Purna Mukhopadhyay, PhD, Arbor Research Collaborative for Health, Ann Arbor, MI
Marc Turenne, PhD, Arbor Research Collaborative for Health, Ann Arbor, MI
Jeffrey Pearson, MS, Arbor Research Collaborative for Health, Ann Arbor, MI
Elizabeth Cope, PhD, Arbor Research Collaborative for Health, Ann Arbor, MI
Chad Cogan, MS, Arbor Research Collaborative for Health, Ann Arbor, MI
Regina Baker, PhD, Arbor Research Collaborative for Health, Ann Arbor, MI
Brenda Gillespie, Ph.D, Arbor Research Collaborative for Health, Ann Arbor, MI
Key health policy reforms introduce structural “change points” in longitudinal data, the effects of which may vary across subgroups. The specification and presentation of statistical models that test for changes in slope occurring at or after such “change points” can be extremely important in understanding the differential impact of policy changes across subpopulations. A difficulty arises when additional change points are theorized to have a large effect on overall trends but little differential effect on subgroups. As an illustration, the establishment of fixed Medicare payment rates for outpatient dialysis in January 2011 and the erythropoiesis-stimulating agent (ESA) safety-related label change in July 2011 may have affected anemia management among dialysis patients. Using 2009-13 Medicare claims, we fitted mixed model regression with piecewise linear splines to investigate how trends in hemoglobin levels and ESA doses varied based on facility payer mix, which was hypothesized to have greater financial implications for independent facilities vs. facilities affiliated with large dialysis organizations (LDOs). The choice of splines was both informed by key time points in policy implementation and data driven. We found evidence of declining average hemoglobin for facilities with lower levels of employer insurance (EI) vs. facilities with higher levels of EI following payment reform among independent facilities, but not among LDO facilities (p=0.005 for independent, p=0.292 for LDO). This study applies structural change points to study the effects of Medicare dialysis payment reform and illustrates a novel way of graphically presenting results that is readily accessible to a broad audience.

Learning Areas:

Biostatistics, economics
Epidemiology
Public health or related public policy
Public health or related research

Learning Objectives:
Describe statistical methods to model longitudinal data with multiple structural change points to assess the differential impact of policy changes across subpopulations and to demonstrate graphical presentation of results

Keyword(s): Medicare, Biostatistics

Presenting author's disclosure statement:

Qualified on the content I am responsible for because: I have worked on multiple federally funded projects, one of them focused on studying health Care Disparities in End-Stage Renal Disease.
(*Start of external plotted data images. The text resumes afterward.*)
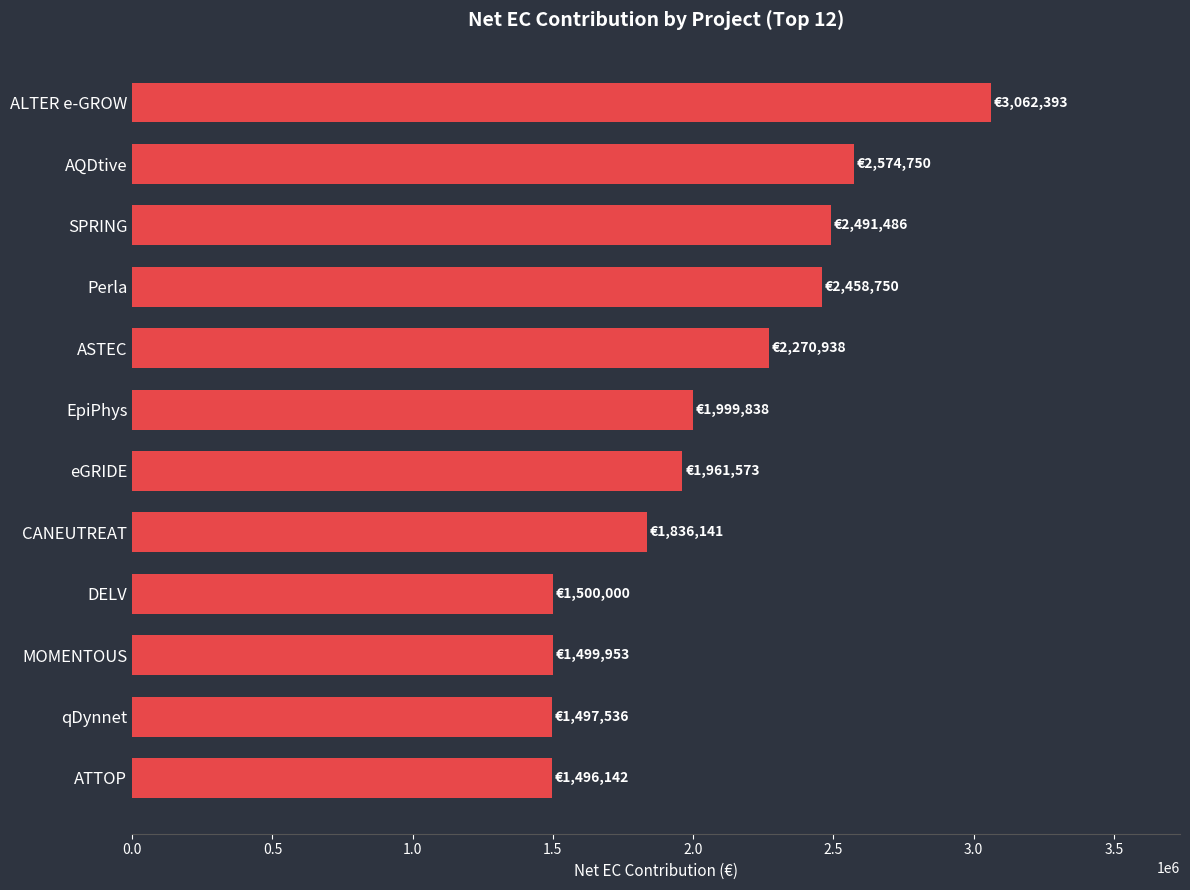

Does the chart contain stacked bars?

No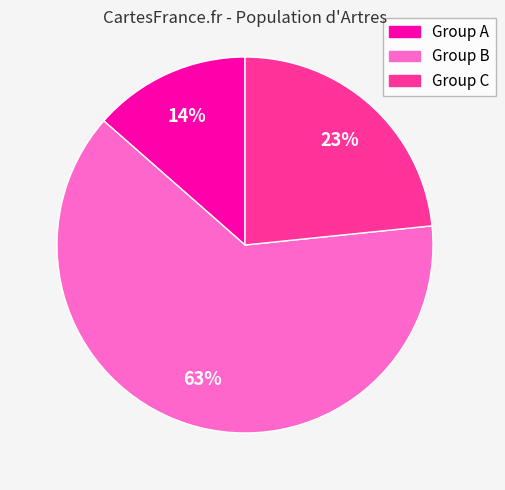

Is there any slice that represents more than half of the pie?

Yes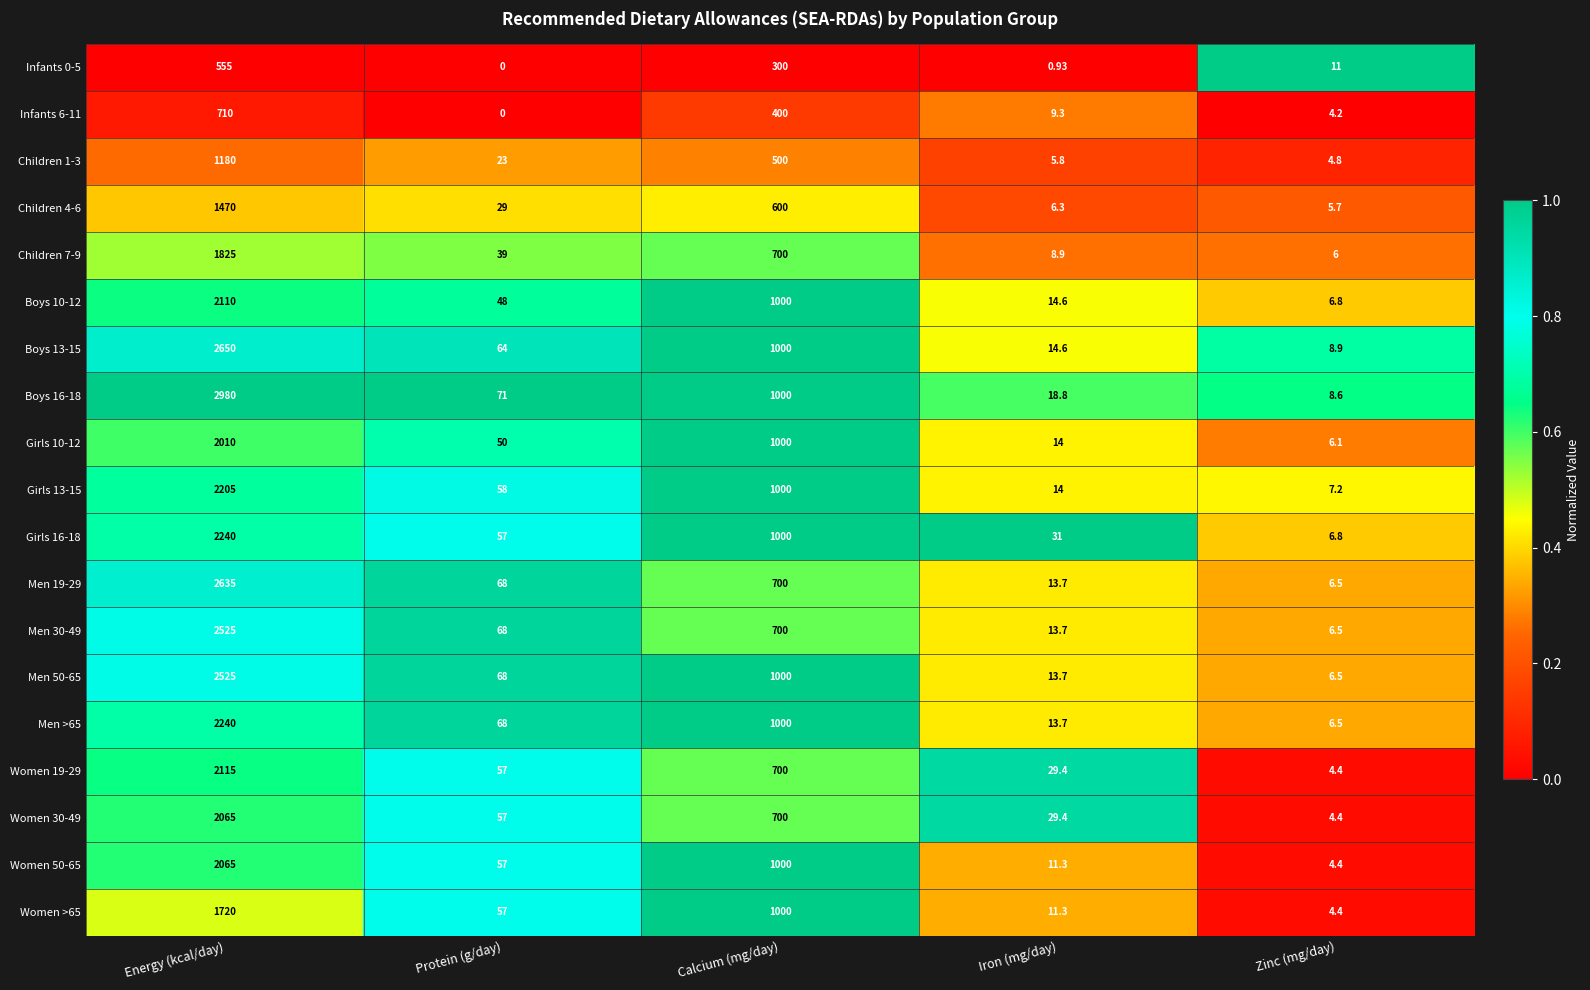

Which category has the lowest value in the Women >65 series?

Zinc (mg/day)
The purpose of the study is to evaluate changes in access to care, clinical processes of care, and clinical outcomes among Medicare beneficiaries with ESRD; how health disparity populations were affected by the recent Medicare ESRD payment reform.
Any relevant financial relationships? No

I agree to comply with the American Public Health Association Conflict of Interest and Commercial Support Guidelines, and to disclose to the participants any off-label or experimental uses of a commercial product or service discussed in my presentation.